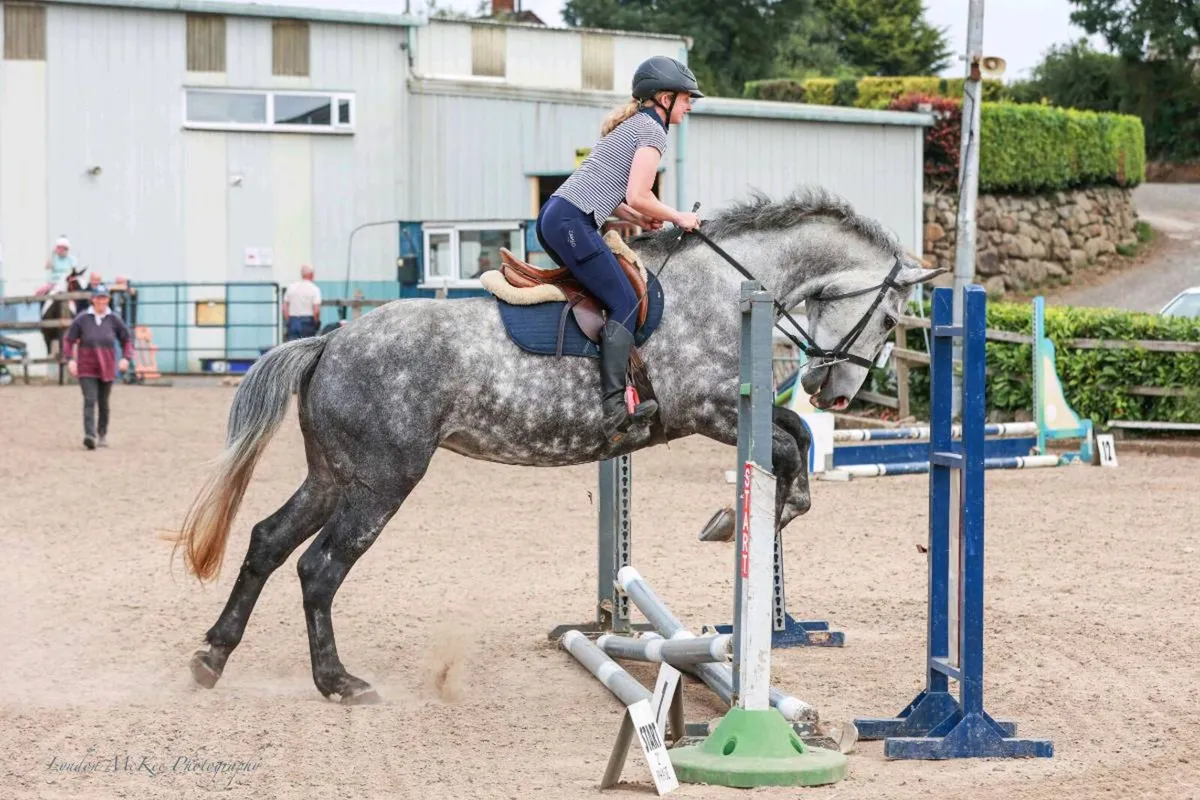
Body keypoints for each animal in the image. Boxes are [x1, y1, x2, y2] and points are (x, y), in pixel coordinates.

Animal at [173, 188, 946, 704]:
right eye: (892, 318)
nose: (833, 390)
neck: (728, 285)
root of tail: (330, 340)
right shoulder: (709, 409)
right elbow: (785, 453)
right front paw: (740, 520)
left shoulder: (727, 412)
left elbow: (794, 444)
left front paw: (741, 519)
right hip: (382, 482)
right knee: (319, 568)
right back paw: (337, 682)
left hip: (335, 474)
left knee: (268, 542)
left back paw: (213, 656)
--
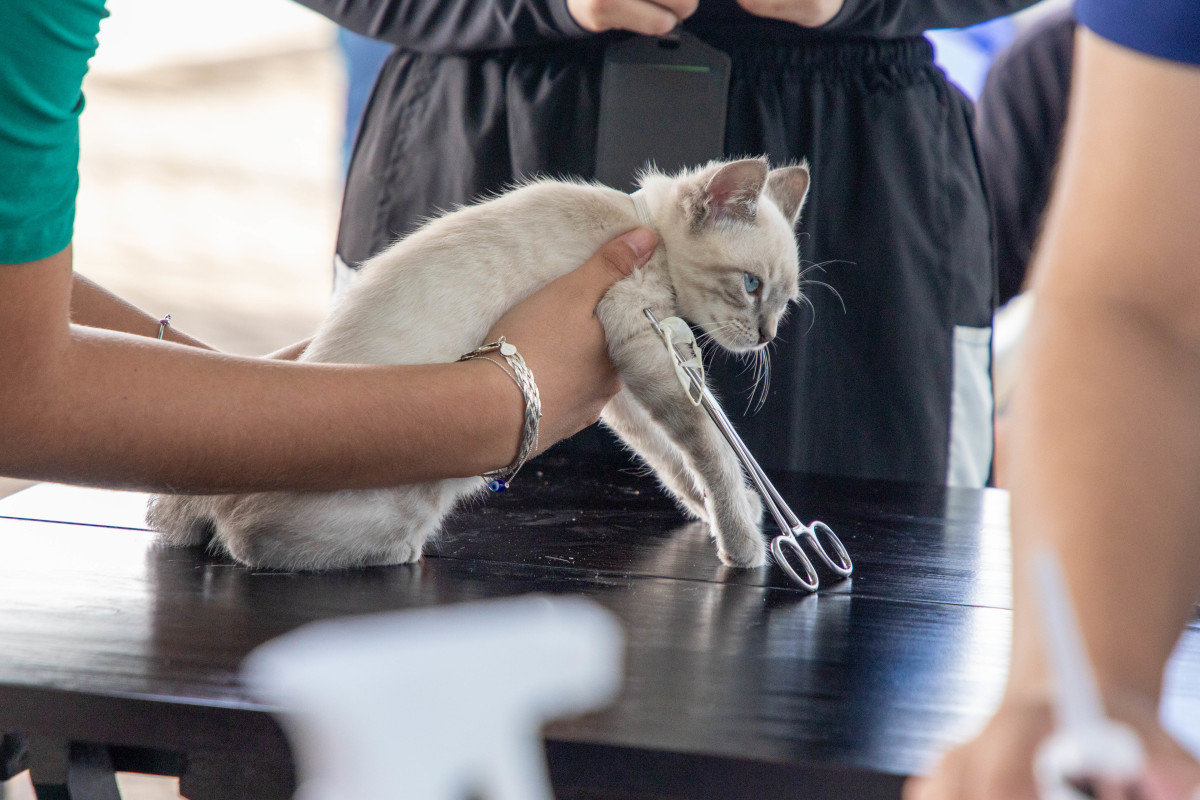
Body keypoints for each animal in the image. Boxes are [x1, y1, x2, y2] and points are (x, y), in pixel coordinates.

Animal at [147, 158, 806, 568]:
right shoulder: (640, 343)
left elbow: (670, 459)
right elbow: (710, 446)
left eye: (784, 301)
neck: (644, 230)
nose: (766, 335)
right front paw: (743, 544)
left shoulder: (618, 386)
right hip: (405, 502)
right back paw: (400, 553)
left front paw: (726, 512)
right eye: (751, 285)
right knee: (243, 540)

Your objective
Repeat, exactly as they stand above, the lines from the line with "left shoulder: (727, 412)" to the line with "left back paw: (213, 656)", both lines included.

Completed task
left shoulder: (727, 412)
left elbow: (794, 444)
left front paw: (741, 519)
right hip: (382, 482)
right knee: (319, 568)
right back paw: (337, 682)
left hip: (335, 474)
left knee: (268, 542)
left back paw: (213, 656)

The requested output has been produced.